Durante a tramitação do PL, de autoria do deputado federal Jorge Solla (PT-BA), a concessão dos títulos à Fiocruz e ao Butantan foi acrescentada por emendas. De acordo com o texto, o Congresso Nacional poderá fazer este reconhecimento a entidades que atuem, no mínimo, há 70 anos, em áreas voltadas ao trabalho científico, educacional, assistencial, de participação social ou promoção, proteção e recuperação da saúde nas esferas pública e comunitária. Sua trajetória também deverá contar com “indiscutível e notório” reconhecimento público e social.
O projeto ainda assegura às entidades homenageadas a preferência, em igualdade de condições, na seleção para aquisição de bens e serviços e concessão de fomento social na área em que atue. Essa preferência seria aplicada também, sempre em igualdade de condições, à contratação de financiamento público e à liberação de emendas parlamentares a elas dirigidas.

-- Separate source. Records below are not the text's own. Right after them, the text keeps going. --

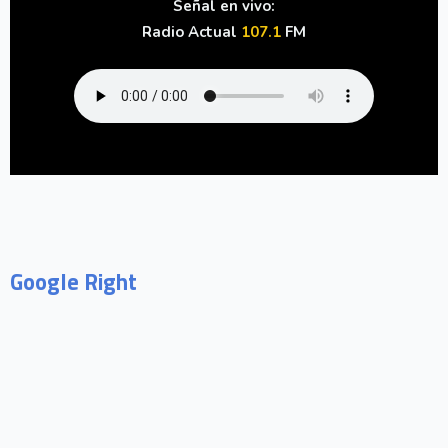
Señal en vivo:
Radio Actual
107.1
FM
Google Right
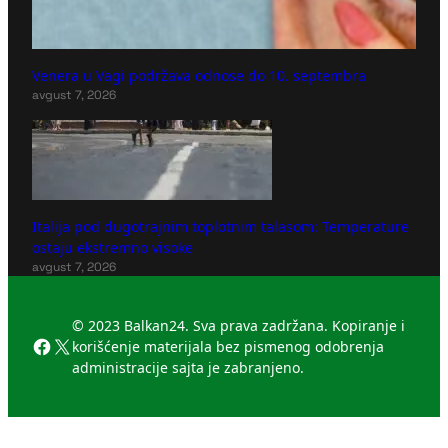
Venera u Vagi podržava odnose do 10. septembra
avgust 7, 2026
Italija pod dugotrajnim toplotnim talasom: Temperature
ostaju ekstremno visoke
avgust 7, 2026
© 2023 Balkan24. Sva prava zadržana. Kopiranje i
Facebook
X
korišćenje materijala bez pismenog odobrenja
administracije sajta je zabranjeno.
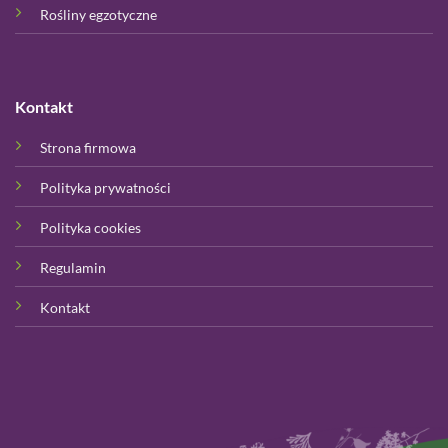
Rośliny egzotyczne
Kontakt
Strona firmowa
Polityka prywatności
Polityka cookies
Regulamin
Kontakt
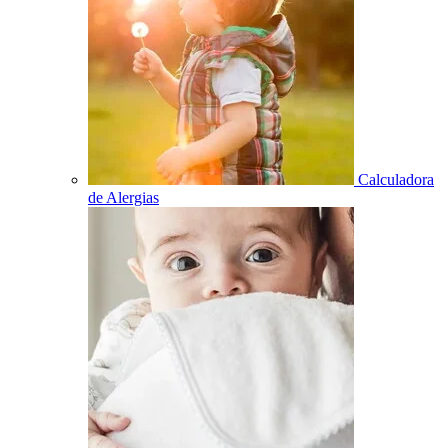
Calculadora
de Alergias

Para Leila, a iniciativa é louvável e muito bem vinda ao reconhecer os bons préstimos de entidades que prestam relevantes e notórios serviços à saúde. Ela concordou, ainda, que tanto a Fiocruz, quanto o Butantan “de fato representam um Patrimônio Nacional da Saúde Pública”. Ao comentar a atuação das duas instituições na área, a relatora exaltou os serviços prestados por ambas na produção de vacinas para combater o coronavírus.
“A principal aposta da Fundação (Fiocruz) é um acordo com a biofarmacêutica AstraZeneca para produzir, no Brasil, a vacina contra o novo coronavírus, desenvolvida pela Universidade de Oxford (Reino Unido). A assinatura do acordo também objetivou garantir a produção totalmente nacional com a transferência total de tecnologia. E, em função de parceria firmada com farmacêutica chinesa Sinovac, o Butantan foi um dos primeiros fornecedores de vacinas para prevenção da covid-19. Segundo a entidade, até o dia 30 de julho foram fornecidas mais de 62 milhões de doses ao Ministério da Saúde desde 17 de janeiro deste ano, quando o uso emergencial do imunizante contra a covid-19 foi aprovado pela Agência Nacional de Vigilância Sanitária”, relatou Leila no parecer.